Nous sommes en 1949. « C’était l’enfance de la télévision. Le
patron des programmes m’a confié un magazine pour les enfants tous les quinze
jours », confiait-il à l’Humanité en 2009. Il le
tiendra quatre années durant. « Il y avait là des gens qui ont fait la
télévision durant quarante ans : Desgraupes, Barma, de Caunes, Tchernia… » Des
légendes dont il fut, avec ses camarades Maurice Failevic, Raoul Sangla,
Stellio Lorenzi… Dès 1953, il met en scène des pièces dramatiques en direct,
bousculant l’interprétation figée des grands auteurs classiques. Son Dom
Juan, diffusé en novembre 1965 à une heure de grande écoute, sera
suivi sur plus de 7 millions de postes de télévision. Les critiques
parleront de « pièce rajeunie et dépoussiérée ».
À droite toute, une série multirécompensée
Marcel n’en était pas à son coup d’essai. En 1960, son film la
Surprise avait remporté la palme d’or du film de télévision au
Festival de Cannes. C’est le temps des grands bouleversements dans ce qu’on
appelle aujourd’hui la « consommation des médias », et Marcel Bluwal va mettre
la télé au service du public. Avec Marcel Moussy, il crée Si c’était
vous…, la première émission du fait social et sociétal, explorant le
malaise de la jeunesse, la précarité, le mal-logement. « L’un des trois
ou quatre événements de la télévision française, depuis ses origines », appuyait
alors André Bazin dans Radio-cinéma-télévision. Même le
Figaro littéraire, sous la plume de Claude Mauriac, en soulignait « la
vérité dans la simplicité ». On peut dire que Marcel Bluwal a inventé la
télévision sociale, préoccupation qui ne l’abandonnera jamais : « Je
traitais tous les conflits en espérant que, pour le public, il en sortirait une
exaltation révolutionnaire », confiera-t-il quelques années plus tard.
Sous son influence, la fiction a également été renouvelée. C’est lui qui a
lancé, en 1962, le concept de feuilleton, avec L’inspecteur Leclerc
enquête, tout d’abord, puis Vidocq en 1967. Jusqu’à
ses dernières réalisations, il a brillamment utilisé ce média dont on n’a pas
fini d’explorer les ressources.
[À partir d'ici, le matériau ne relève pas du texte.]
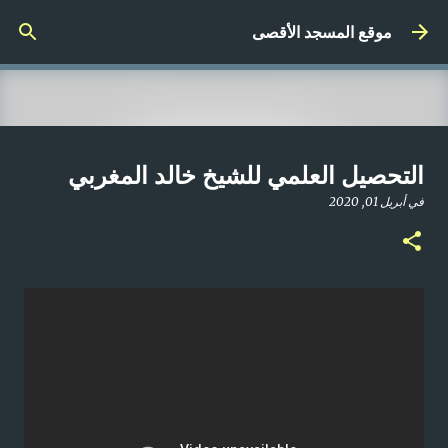
التخطي إلى المحتوى الرئيسي
موقع المسجد الأقصى
صلاة المغرب مباشر من المسجد
التحصيل العلمي للشيخ خالد المغربي
الأقصى المبارك | الاثنين 21-4-2025م
في
أبريل 01, 2020
في
أبريل 21, 2025
0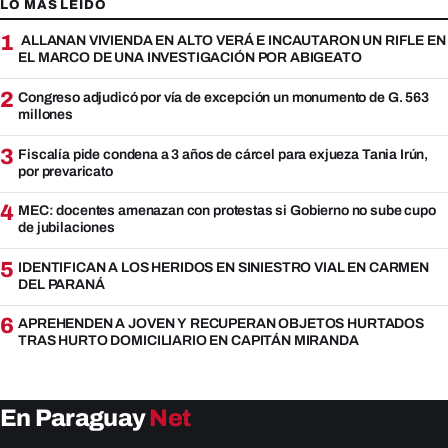
LO MAS LEIDO
1
ALLANAN VIVIENDA EN ALTO VERÁ E INCAUTARON UN RIFLE EN
EL MARCO DE UNA INVESTIGACIÓN POR ABIGEATO
2
Congreso adjudicó por vía de excepción un monumento de G. 563
millones
3
Fiscalía pide condena a 3 años de cárcel para exjueza Tania Irún,
por prevaricato
4
MEC: docentes amenazan con protestas si Gobierno no sube cupo
de jubilaciones
5
IDENTIFICAN A LOS HERIDOS EN SINIESTRO VIAL EN CARMEN
DEL PARANÁ
6
APREHENDEN A JOVEN Y RECUPERAN OBJETOS HURTADOS
TRAS HURTO DOMICILIARIO EN CAPITÁN MIRANDA
En Paraguay
Net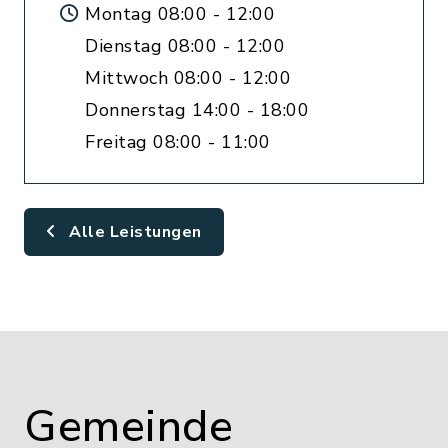
Montag 08:00 - 12:00
Dienstag 08:00 - 12:00
Mittwoch 08:00 - 12:00
Donnerstag 14:00 - 18:00
Freitag 08:00 - 11:00
Alle Leistungen
Gemeinde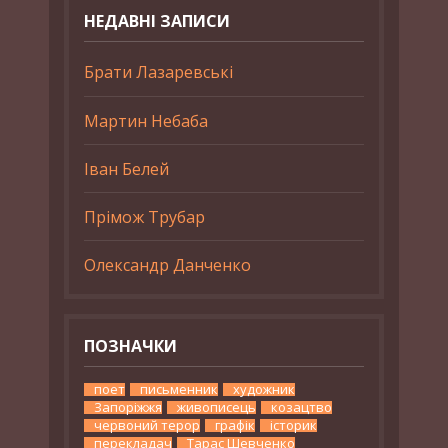
НЕДАВНІ ЗАПИСИ
Брати Лазаревські
Мартин Небаба
Іван Белей
Прімож Трубар
Олександр Данченко
ПОЗНАЧКИ
поет
письменник
художник
Запоріжжя
живописець
козацтво
червоний терор
графік
історик
перекладач
Тарас Шевченко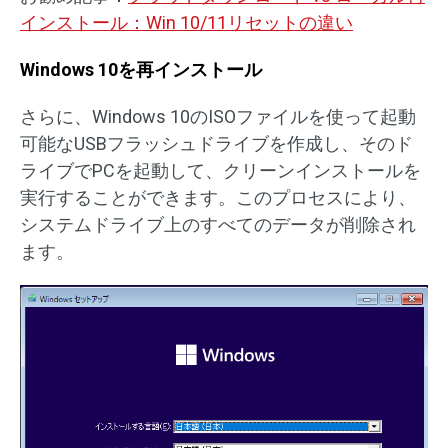
インストール：Win 10/11リセットの違い
Windows 10を再インストール
さらに、Windows 10のISOファイルを使って起動
可能なUSBフラッシュドライブを作成し、そのド
ライブでPCを起動して、クリーンインストールを
実行することができます。このプロセスにより、
システムドライブ上のすべてのデータが削除され
ます。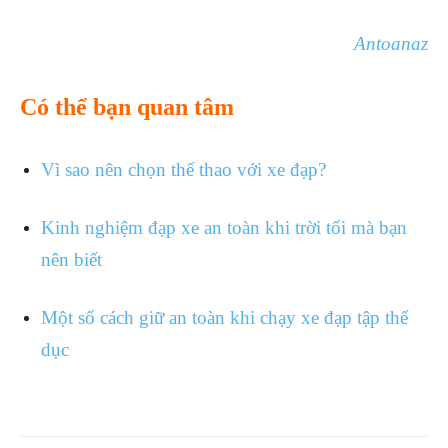
Antoanaz
Có thể bạn quan tâm
Vì sao nên chọn thể thao với xe đạp?
Kinh nghiệm đạp xe an toàn khi trời tối mà bạn
nên biết
Một số cách giữ an toàn khi chạy xe đạp tập thể
dục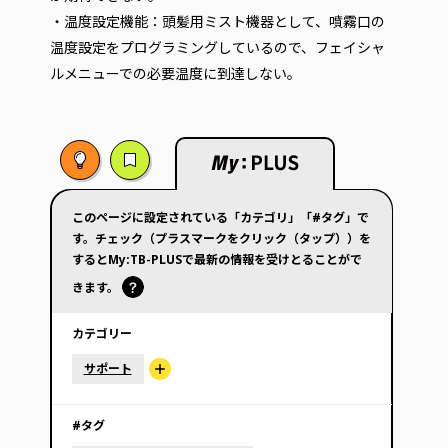
・温度設定機能：頭髪用ミスト機器として、噴霧口の
温度設定をプログラミングしているので、フェイシャ
ルメニューでの必要温度に到達しない。
このページに設定されている「カテゴリ」「#タグ」で
す。チェック（プラスマークをクリック（タップ））を
するとMy:TB-PLUSで最新の情報を受けとることがで
きます。
カテゴリー
サポート
#タグ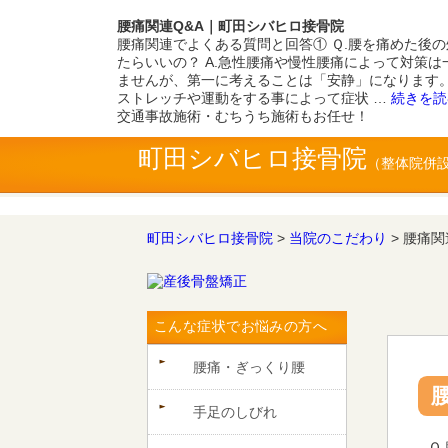
腰痛関連Q&A｜町田シバヒロ接骨院
腰痛関連でよくある質問と回答① Ｑ.腰を痛めた後
たらいいの？ A.急性腰痛や慢性腰痛によって対策は
ませんが、第一に考えることは「安静」になります。
ストレッチや運動をする事によって症状 …
続きを
交通事故施術・むちうち施術もお任せ！
町田シバヒロ接骨院
町田シバヒロ接骨院
>
当院のこだわり
>
腰痛関
こんな症状でお悩みの方へ
腰痛・ぎっくり腰
手足のしびれ
Ｑ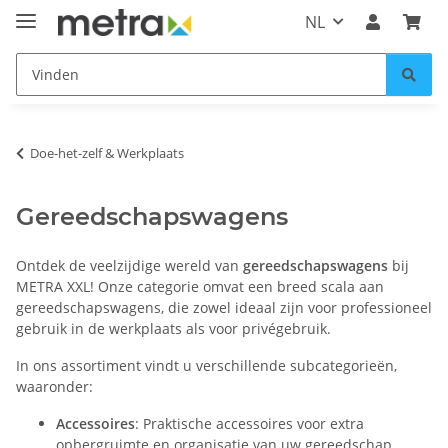
NL
Doe-het-zelf & Werkplaats
Gereedschapswagens
Ontdek de veelzijdige wereld van
gereedschapswagens
bij
METRA XXL! Onze categorie omvat een breed scala aan
gereedschapswagens, die zowel ideaal zijn voor professioneel
gebruik in de werkplaats als voor privégebruik.
In ons assortiment vindt u verschillende subcategorieën,
waaronder:
Accessoires
: Praktische accessoires voor extra
opbergruimte en organisatie van uw gereedschap.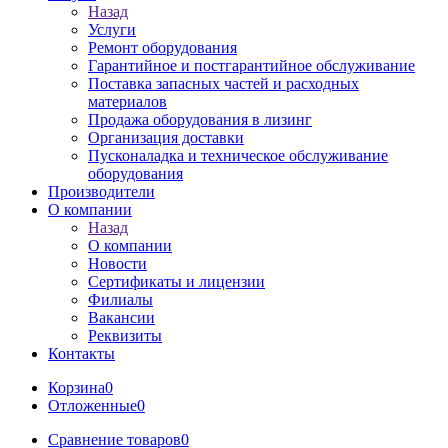
Назад
Услуги
Ремонт оборудования
Гарантийное и постгарантийное обслуживание
Поставка запасных частей и расходных
материалов
Продажа оборудования в лизинг
Организация доставки
Пусконаладка и техническое обслуживание
оборудования
Производители
О компании
Назад
О компании
Новости
Сертификаты и лицензии
Филиалы
Вакансии
Реквизиты
Контакты
Корзина
0
Отложенные
0
Сравнение товаров
0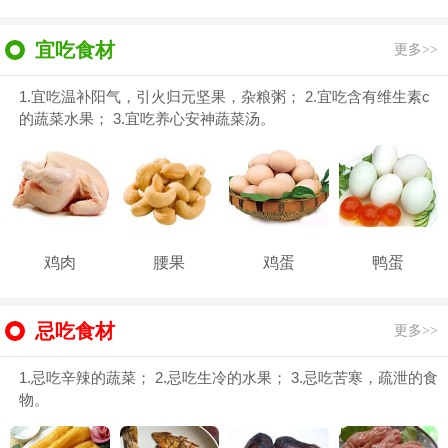
宜吃食材
更多>>
1.宜吃温补阳气，引火归元坚果，杂粮粥； 2.宜吃含有维生素c
的蔬菜水果； 3.宜吃养心安神蔬菜汤。
鸡肉
腰果
鸡蛋
鸭蛋
忌吃食材
更多>>
1.忌吃辛辣的蔬菜； 2.忌吃生冷的水果； 3.忌吃苦寒，疏泄的食
物。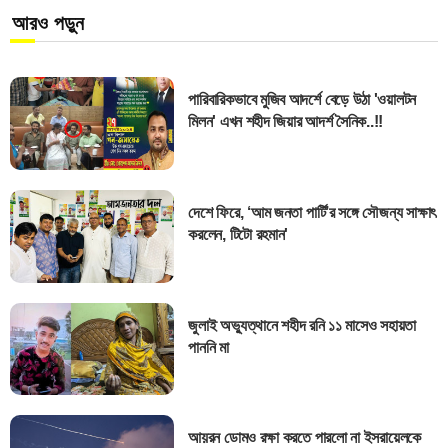
আরও পড়ুন
পারিবারিকভাবে মুজিব আদর্শে বেড়ে উঠা 'ওয়ালটন
মিলন' এখন শহীদ জিয়ার আদর্শ সৈনিক..!!
দেশে ফিরে, ‘আম জনতা পার্টি’র সঙ্গে সৌজন্য সাক্ষাৎ
করলেন, টিটো রহমান'
জুলাই অভ্যুত্থানে শহীদ রনি ১১ মাসেও সহায়তা
পাননি মা
আয়রন ডোমও রক্ষা করতে পারলো না ইসরায়েলকে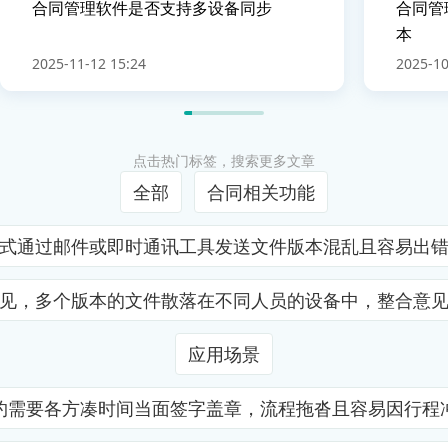
合同管理软件是否支持多设备同步
合同管
本
2025-11-12 15:24
2025-10
点击热门标签，搜索更多文章
全部
合同相关功能
式通过邮件或即时通讯工具发送文件版本混乱且容易出
见，多个版本的文件散落在不同人员的设备中，整合意
应用场景
约需要各方凑时间当面签字盖章，流程拖沓且容易因行程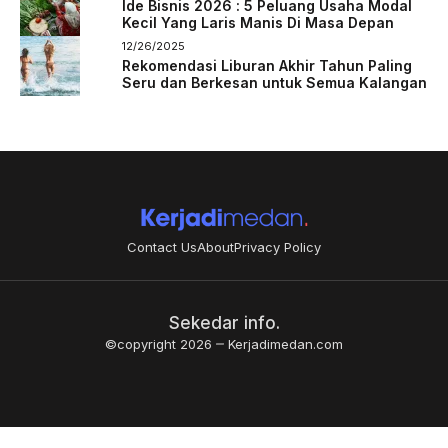
Ide Bisnis 2026 : 5 Peluang Usaha Modal
Kecil Yang Laris Manis Di Masa Depan
12/26/2025
Rekomendasi Liburan Akhir Tahun Paling
Seru dan Berkesan untuk Semua Kalangan
Contact Us
About
Privacy Policy
Sekedar info.
©copyright 2026
Kerjadimedan.com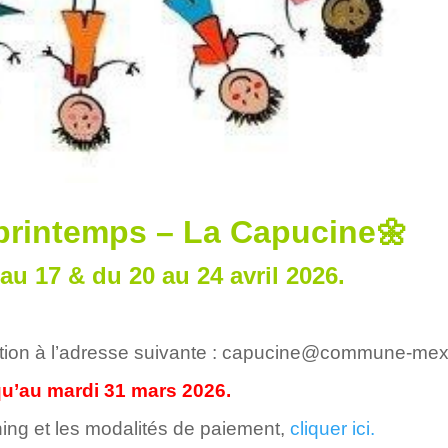
printemps – La Capucine🌼
au 17 & du 20 au 24 avril 2026.
tion à l’adresse suivante : capucine@commune-mexy
u’au mardi 31 mars 2026.
ning et les modalités de paiement,
cliquer ici.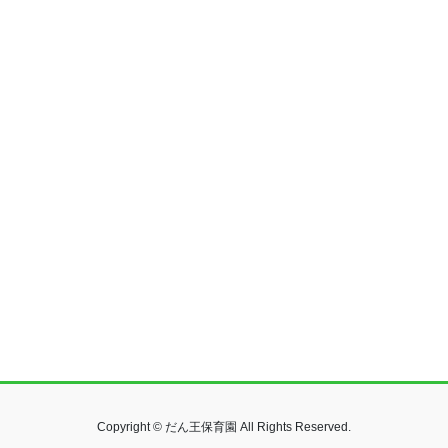
Copyright © だん王保育園 All Rights Reserved.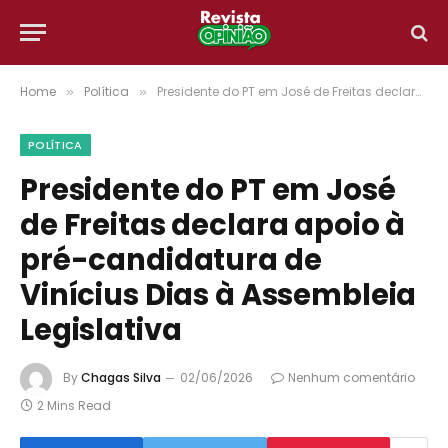
Home
Política
Presidente do PT em José de Freitas declara apoio à pré-candidatura de Vinícius Dias à Assembleia Legislativa
»
»
POLÍTICA
Presidente do PT em José
de Freitas declara apoio à
pré-candidatura de
Vinícius Dias à Assembleia
Legislativa
By
Chagas Silva
02/06/2026
Nenhum comentário
2 Mins Read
Lorsque, en 2009, après quatorze ans
d’absence, il écrit À droite toute, une série sur la montée en
puissance du fascisme dans la France des années 1930, il met tout le monde
d’accord : fipa d’argent de la meilleure série, fipa d’or pour son interprète
Bernard-Pierre Donnadieu, et pour le scénario coécrit avec Jean-Claude Grumberg.
Quatre ans plus tard, il tournera encore une fable sociale, les Vieux
Calibres, sur quatre retraités qui n’ont pas raccroché les banderoles.
Comme lui.
Son credo : informer, cultiver, distraire
Car ses succès ne lui feront jamais oublier où va son cœur. À chaque fois
qu’il tourne, il pense au « mineur d’Anzin » pour faire
vivre « cette télévision d’auteur que la télévision de formatage a
essayé de tuer ». Fidèle, toujours, au programme culturel du Conseil
national de la Résistance : « Informer, cultiver, distraire ». Il
n’a pas toujours porté la carte du PCF, mais en avait épousé les valeurs dès
son entrée à la télévision, où il a fortement contribué à créer le premier
syndicat CGT de la branche. Compagnon de route du Parti, il a intégré le comité
de soutien de Jacques Duclos pour l’élection de 1969. Il adhère en 1971,
reconnaissant aux communistes « une bonne part » de
responsabilité dans « la hausse des avantages sociaux ». Il sera
également, de 1976 à 1981, rédacteur à l’Humanité Dimanche.
Des divergences l’ont
amené à quitter le PCF en 1981, mais il est resté « à gauche, gauche », nous
confiait-il en 2009 à la sortie d’ À droite toute : « Je
suis resté en colère parce que l’état de la société ne s’est pas amélioré
depuis (les années 1930 – NDLR). Sauf pour une minorité. Pour le
reste, les gens sont pauvres avec un réfrigérateur, une voiture et la Sécurité
sociale qu’ils n’avaient pas avant. » Le secrétaire national du PCF,
Fabien Roussel, a salué dimanche la mémoire d’un « réalisateur
d’exception au tempérament mémorable », qui ne cédait « ni à
la facilité, ni à l’abaissement des débats ».